#### Chart comprehension data:
◆ ◆ ◆ ◆ ◆

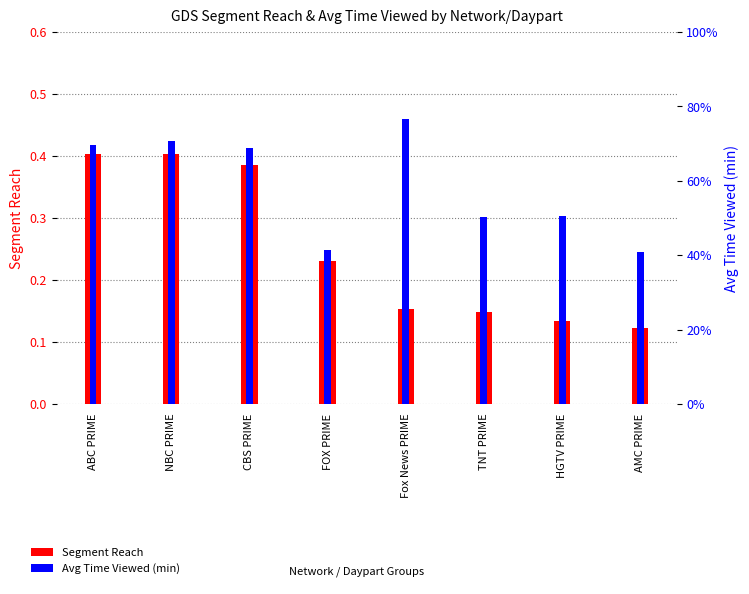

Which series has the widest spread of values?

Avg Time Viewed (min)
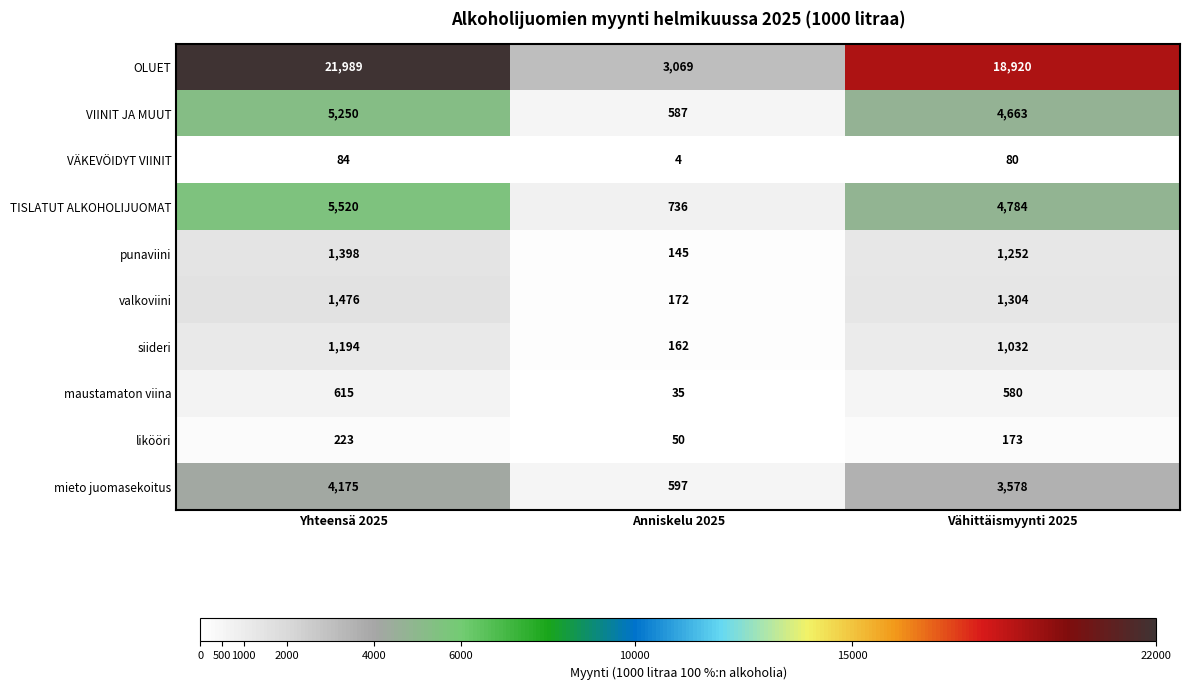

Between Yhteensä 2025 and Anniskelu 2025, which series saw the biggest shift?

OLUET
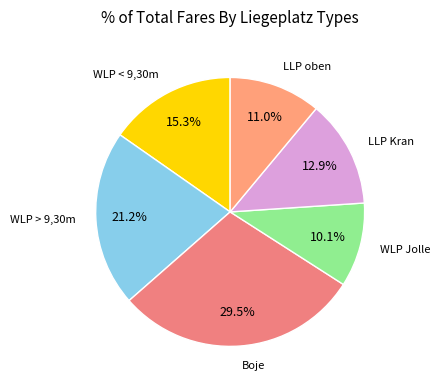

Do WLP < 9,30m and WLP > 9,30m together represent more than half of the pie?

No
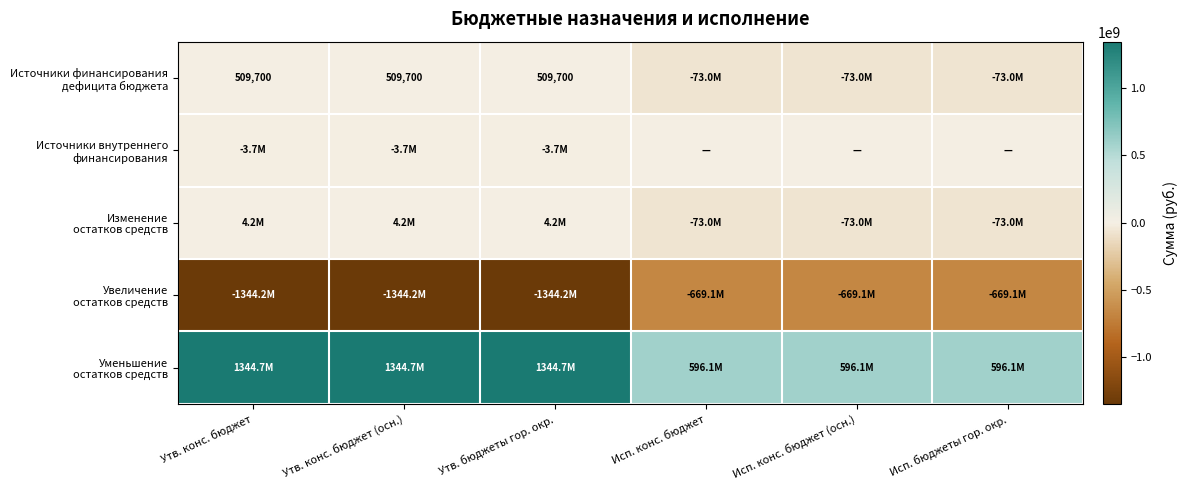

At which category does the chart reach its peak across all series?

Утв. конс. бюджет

◆ ◆ ◆ ◆ ◆

#### Goal of the exercise:
Copy out every item above word for word, leaving the pictures out.

#### Solution for this task:
Which series has the widest spread of values?

Avg Time Viewed (min)

Between Yhteensä 2025 and Anniskelu 2025, which series saw the biggest shift?

OLUET

Do WLP < 9,30m and WLP > 9,30m together represent more than half of the pie?

No

At which category does the chart reach its peak across all series?

Утв. конс. бюджет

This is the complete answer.